Partnerships are not required to register with the Companies Commission
of Malaysia (CCM or SSM).
2.
Partnerships
are regulated by the Partnership Act 1961 (revised1974) which provides for the
general rules that apply to partnerships. However, a partnership may have an
agreement among the partners on specific matters relating to their practice and
business operations. In practice however, most partnerships do not enter
into such agreements. This is mainly because of the “trust factor” among
the partners when they start their practice.
3.
Although,
some partnerships may have an agreement amongst themselves, they usually do not
provide for the arrangements if death occurs to any one partner, as well as the
benefits that would be payable to the deceased’s estate, and incidental matters
relating to these issues.
This matter
usually becomes a serious dispute between the surviving partners and the
deceased partner’s family. Such disputes are not often heard by the public nor
are they disputed in the courts. This is simply because there is no agreement
among the partners that addresses this issue and there is no formula as how to
provide for compensation to the deceased’s estate.
In most cases,
especially, in long standing and established practices, the surviving partners would
want to continue their practice and business. In almost all cases, the
deceased’s estate will eventually accept whatever the surviving partners pay
them as compensation, as they would hardly have any bargaining power.
4.
Sections 35 (1) of the Partnership Acts states as
follows: Subject to any agreement between the partners, every partnership is
dissolved as regards all the partners by the death or bankruptcy of any
partner.
In the simplest
terms, this means, that if partners do not have any agreement that
provides for the continuation of the partnership, it must be closed (dissolved)
and wound up.
However, as often
seen amongst partnerships, although there is no agreement as such, the death of
a partner does not lead to the partnership being dissolved. Why is this so?

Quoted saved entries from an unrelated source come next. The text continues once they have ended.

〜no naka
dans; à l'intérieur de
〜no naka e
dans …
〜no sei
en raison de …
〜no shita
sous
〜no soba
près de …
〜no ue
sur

This is because the “agreement” has been entered into by the surviving partners
and the deceased partner’s family (or estate).
As stated above,
the essence of this “agreement” is that the estate has agreed to receive a
certain sum of moneys as compensation and agrees to surrender any interest in
the partnership thereafter.
How
do we resolve these issues?
i)
The
answer lies in ensuring that there is an agreement amongst the partners during
their lifetime.
ii)
The
main objective of such an agreement is to buy out the interest of a partner
should he suffer death or total permanent disability (popularly known as Buy-
Sell Agreements).
iii)
The
agreement should provide for a definite sum or a formula to provide for compensation
upon death or total permanent disability of a partner.
iv)
The
mechanism of creating these funds is by life insurance or family takaful
contracts on each partner’s life.
v)
There
are several other incidental matters that will have to be addressed and
provided in these arrangements. These include the paying of premiums or
contributions, and any tax implications.
vi)
The
agreement will have to be prepared by a lawyer who has sufficient knowledge and
experience in these arrangements.
Notes:
· Individual
partners may have their own insurance policies or takaful contracts but that is
not the relevant for purposes of “compensation” when surviving partners take
over the partnership.
· General
partnerships must be distinguished from Limited Liability Partnerships (LLPs)
which were introduced in Malaysia in 2012.